What was once considered the ultimate paradox is now setting the precedent for urban development — a wildlife refuge in Detroit.
Bringing Conservation to Cities: Lessons from Building the Detroit River International Wildlife Refuge is a new book about a public-private success story written by inland water scientist John Hartig. It traces the establishment of the country’s first international wildlife refuge.
“The next generation of conservationists will come from urban areas,” said Hartig, who is the refuge’s manager. “An area, like Detroit, with 7 million people in the combined watershed, should be engaging them.”
Conservationists seeking field experience in the pristine wilderness might have a challenge, he said. But with 80 percent of people in the United States and Canada living in urban areas, Hartig expects the “urban jungle” to provide more opportunities for conservation.
“The refuge has already grown from 300 acres to over 18,500 devoted to conservation and outdoor recreation,” he said. “And in 10 years, we can expect the number to reach 25,000 acres.”
But the biggest surprise for Hartig is the transformation of the Detroit River itself.
“Who would think that the automobile capital of the U.S. and Canada could contribute anything more than a polluted river in the rust belt,” he said.
“In the 1960s, it was one of the most polluted rivers in North America, and now it’s one of the most remarkable ecological recovery stories on the continent.”
This 32-mile thoroughfare connects Lake St. Clair and the upper Great Lakes to Lake Erie. Once contaminated by urban and industrial development, the river was polluted beyond use. Chemical contaminants, oil slicks and low oxygen levels killed native fish and migrating birds.
“Today it’s a story of revival,” Hartig said.
Bald eagles, peregrine falcons and osprey have returned to the watershed. So have lake whitefish, lake sturgeon, walleye and even a few beavers.
Out of this revival came the idea for an international wildlife refuge.
“It’s not a traditional wildlife refuge, where one agency or organization controls all parts. It has breaks and barriers, public and private partnerships,” Hartig said.
In 2000, representatives from the U.S. and Canada, including former U.S. Rep. John Dingell and then-deputy prime minister of Canada, Herb Gray, met to discuss the future of the Detroit River ecosystem.
They created the binational Conservation Vision, which was signed by former U.S. president George W. Bush in 2001.
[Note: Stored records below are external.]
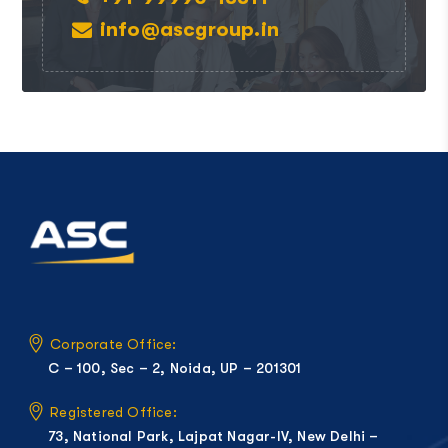
info@ascgroup.in
Corporate Office:
C – 100, Sec – 2, Noida, UP – 201301
Registered Office:
73, National Park, Lajpat Nagar-IV, New Delhi –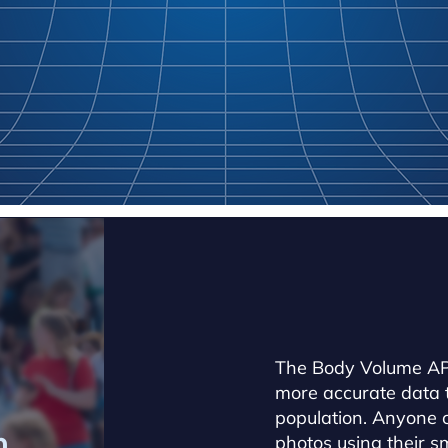
The Body Volume API
more accurate data 
population. Anyone c
h
photos using their 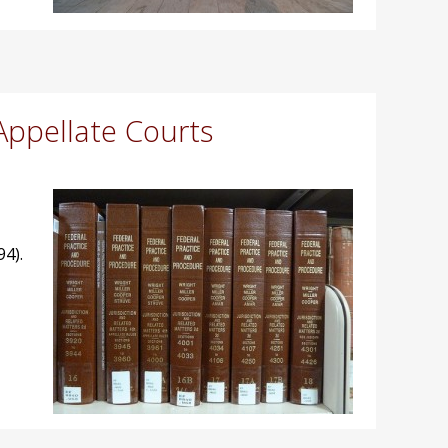
Appellate Courts
94).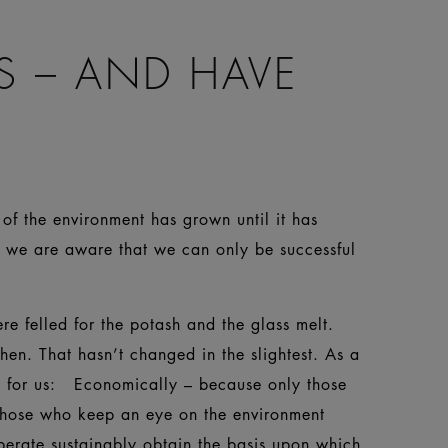
S – AND HAVE
of the environment has grown until it has
e we are aware that we can only be successful
e felled for the potash and the glass melt.
then. That hasn’t changed in the slightest. As a
on for us: Economically – because only those
 those who keep an eye on the environment
perate sustainably obtain the basis upon which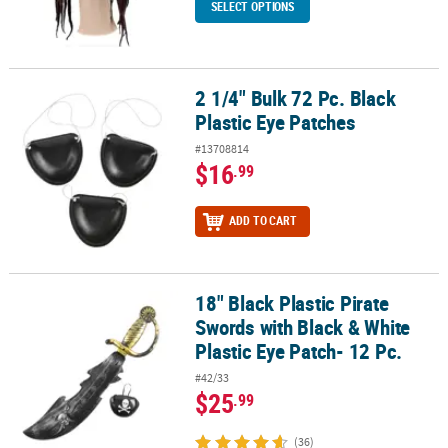
SELECT OPTIONS
2 1/4" Bulk 72 Pc. Black
2 1/4" Bulk 72 Pc. Black Plastic Eye Patches
Plastic Eye Patches
#13708814
$16
.99
ADD TO CART
18" Black Plastic Pirate
18" Black Plastic Pirate Swords with Black & White Plastic Eye Patc
Swords with Black & White
Plastic Eye Patch- 12 Pc.
#42/33
$25
.99
(36)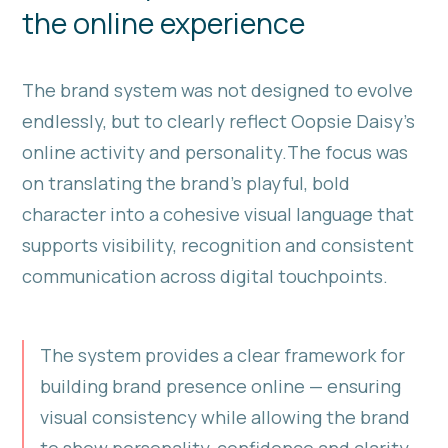
the online experience
The brand system was not designed to evolve
endlessly, but to clearly reflect Oopsie Daisy’s
online activity and personality.The focus was
on translating the brand’s playful, bold
character into a cohesive visual language that
supports visibility, recognition and consistent
communication across digital touchpoints.
The system provides a clear framework for
building brand presence online — ensuring
visual consistency while allowing the brand
to show personality, confidence and clarity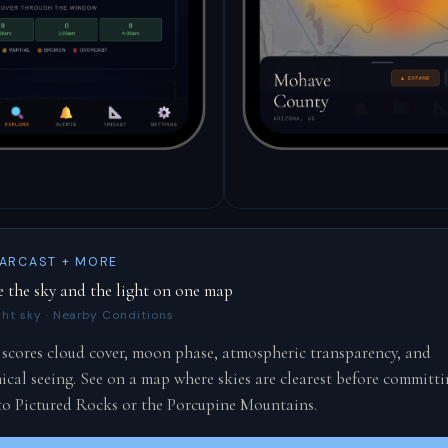
ARCAST + MORE
e the sky and the light on one map
ght sky · Nearby Conditions
 scores cloud cover, moon phase, atmospheric transparency, and
cal seeing. See on a map where skies are clearest before committi
 to Pictured Rocks or the Porcupine Mountains.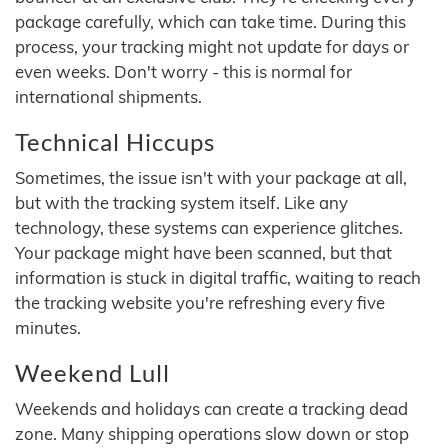
package carefully, which can take time. During this
process, your tracking might not update for days or
even weeks. Don't worry - this is normal for
international shipments.
Technical Hiccups
Sometimes, the issue isn't with your package at all,
but with the tracking system itself. Like any
technology, these systems can experience glitches.
Your package might have been scanned, but that
information is stuck in digital traffic, waiting to reach
the tracking website you're refreshing every five
minutes.
Weekend Lull
Weekends and holidays can create a tracking dead
zone. Many shipping operations slow down or stop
Now, more than a decade after opening the Detroit River International Wildlife Refuge, Hartig, the first manager of the refuge, champions binational and regional cooperation in his book.
“It was a different tactic. We’re going to show people the value and benefit of cooperation, which has been contributed over time and is building momentum,” he said.
“Cooperation was implicit in everything.”
The Humbug Marsh is among the cooperative successes highlighted in the book.
The Refuge’s centerpiece, it contains the last mile of natural shoreline along the U.S. side of the Detroit River and includes an important stopover for migratory birds.
Detroit-area giants Ford and GM offered foundation money to help buy the marsh, but community support and activism saw to the site’s preservation.
In another effort, Chrysler Corp. contributed 44 acres in Trenton, Michigan for construction of the Refuge’s visitor center.
Part of the Refuge Gateway, the property is Michigan’s only “Wetland of International Importance.” It once was a contaminated site that housed a Chrysler automotive brake and paint plant.
“The Refuge Gateway was this 6-foot fence with a couple feet of barbed wire that sat vacant for 15 years. Now, it’s the first project in the world to clean up an industrial brownfield sufficiently to protect the surrounding wetland,” Hartig said.
He expects a number of major cooperative acquisitions in coming years.
“We’re already building a unique birding spot on the Detroit RiverWalk, overlooking Belle Isle.”
But Hartig argues the story isn’t just about Michigan.
It’s a 250-page testament that gives readers a look at the direction conservation is moving — to the cities.
It’s crafted for the urban conservationist but keeps the rigor of science and policy alive.
“The book provides lessons for anyone who wants to bring conservation to cities,” he said. “These are group efforts that happened because the right partnerships and relationships were in place.”
Hartig will discuss his book Wednesday at the Caroline Kennedy Library in Dearborn Heights, Michigan.
“The goal is to inspire the next generation of conservationists to believe in the power of conservation, economy and community. We need to make places for people and wildlife to get involved,” he said.